По мере того как росла репутация курса по европейской литературе, увеличивался и приток студентов. К весне 1954 года профессор Набоков — или некто из его домашнего окружения — направляет прошение, чтобы «моему ассистенту миссис В. Набоков» определили нагрузку в 130 учебных часов. Учитывая расшифровку работ, написанных нетерпеливой рукой выпускников, нагрузка была действительно колоссальной. Должно быть, Вера облегченно вздохнула, когда к концу пятидесятых университет дополнительно нанял преподавателя для этого курса. Сама Вера, хоть и была чудовищно взыскательна, в оценках не свирепствовала. На новую должность в 1958 году был взят выпускник факультета управления Генри Стек. За пять дней он проверил примерно двести экзаменационных работ, оценив их со всей суровостью. Перечитав каждую работу по нескольку раз, он понес пачку в кабинет профессора Набокова, в надежде наконец перемолвиться словом с великим человеком. В дверях его встретила миссис Набоков, восстав, подобно стражу, между Стеком и мужем. Она взяла экзаменационные работы, немедленно повысила оценки, а Стека отослала восвояси. Другой преподаватель встретил более теплый прием. Закончившей курс в 1957 году М. Тревис Лейн предложили составить список студенческих ошибок вместе с Набоковыми, к которым она была приглашена по этому поводу домой на стаканчик шерри.

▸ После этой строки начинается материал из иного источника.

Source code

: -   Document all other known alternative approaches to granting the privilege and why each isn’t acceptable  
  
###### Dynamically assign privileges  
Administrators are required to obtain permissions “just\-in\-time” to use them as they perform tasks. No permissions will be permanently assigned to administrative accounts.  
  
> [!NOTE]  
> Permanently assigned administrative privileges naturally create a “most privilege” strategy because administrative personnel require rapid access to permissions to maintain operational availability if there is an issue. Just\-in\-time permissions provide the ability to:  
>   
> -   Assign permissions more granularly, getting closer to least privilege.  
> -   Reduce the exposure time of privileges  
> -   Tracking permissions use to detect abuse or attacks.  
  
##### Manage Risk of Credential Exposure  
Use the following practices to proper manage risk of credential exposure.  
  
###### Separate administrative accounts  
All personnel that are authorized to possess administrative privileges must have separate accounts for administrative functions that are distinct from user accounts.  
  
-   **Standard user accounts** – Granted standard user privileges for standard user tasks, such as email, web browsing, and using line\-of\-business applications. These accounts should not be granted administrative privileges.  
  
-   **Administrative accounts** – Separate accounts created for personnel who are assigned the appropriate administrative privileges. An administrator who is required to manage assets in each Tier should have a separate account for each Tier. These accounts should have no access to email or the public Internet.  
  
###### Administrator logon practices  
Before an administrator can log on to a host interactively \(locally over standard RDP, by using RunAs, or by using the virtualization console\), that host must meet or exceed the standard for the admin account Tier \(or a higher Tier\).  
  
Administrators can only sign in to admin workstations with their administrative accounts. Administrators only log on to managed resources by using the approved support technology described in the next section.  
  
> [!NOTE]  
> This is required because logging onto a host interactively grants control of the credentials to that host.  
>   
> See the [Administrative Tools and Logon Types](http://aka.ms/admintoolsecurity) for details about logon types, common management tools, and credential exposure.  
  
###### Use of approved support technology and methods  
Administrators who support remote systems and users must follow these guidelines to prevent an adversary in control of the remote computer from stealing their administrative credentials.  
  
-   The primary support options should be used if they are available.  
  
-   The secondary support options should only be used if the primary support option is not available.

Лейн вспоминает, как мелодично смеялась Вера, когда, надо полагать, убедилась, что ее взыскательный муж нашел себе достойную партнершу по части юмора. На вопрос «Какой рисунок был на обоях у Анны Карениной?» некое дарование ответило: «Паровозики на рельсах».
Если Вера не выступала в роли привратника, то позволяла мужу говорить от первого лица множественного числа, что естественным образом смягчало многие из его высказываний. То же право она оставляла и за собой. Одному яркому студенту при возвращении его не слишком яркой работы было сказано: «
Набоков завораживал студентов своими лекциями, но известную долю его обаяния составляла ехидная снисходительность, способность больно уязвить. Из студентов отмечали это лишь самые проницательные. Просто Набоков, по выражению одного из таких, держал планку «много-много выше наших ежиком стриженных голов». В своем октябрьском 1956 года письме Гессену Набоков полностью раскрывает свое отношение к учебному процессу: «Пишу тебе во время экзамена, передо мной склоненные пустые головы. Пожалуй, написать не удастся; они то и дело задают вопросы». Перед ним две сотни студентов посреди семестра корчились в муках, напрягали мозги, вперившись в узоры на обоях. Кое-что Набоков явно считал ниже собственного достоинства, отсюда у Веры возникла обязанность надзирать за экзаменующимися и отсиживать кабинетные часы. Набоков ворчал, что не понимает, почему это Сирину надо читать лекции о Джойсе; и при этом лишь один человек в городе Итаке штата Нью-Йорк относился к его жалобам с сочувствием. Оба, и Набоков, и его ассистент, считали, что настоящее его место среди тех, о ком читаются лекции, а не среди читающих лекции, но подобное мнение не разделяли их корнеллские коллеги. «Во мне слишком мало от академического профессора, чтобы преподавать то, что мне не нравится», — утверждал Набоков, и тогда можно понять, отчего большую часть лекции по Достоевскому готовила ему Вера. Она написала и самый первый вариант, и окончательный. Именно она довела до сведения слушателей, что Достоевский, работая в постоянном напряжении и в спешке, нанял себе стенографистку и затем женился на ней, «женщине в высшей степени преданной ему и обладавшей практическим складом ума. Работая с ее помощью, он стал укладываться в сроки и постепенно избавился от преследовавшей его финансовой катастрофы». Многое в лекциях Набокова состояло из заготовок, сделанных Верой еще в Уэлсли; развитие событий в Итаке четко прослеживается, возможно, потому, что Вера не позаботилась выбросить черновики, свидетельствующие о ее ощутимом вкладе в подготовку лекций. Кое-какие ее строки вошли и в лекцию о Джойсе, для которой она подбирала библиотечный материал. Вот в этом-то смысле и можно считать, что Набоков говорил с голоса Веры.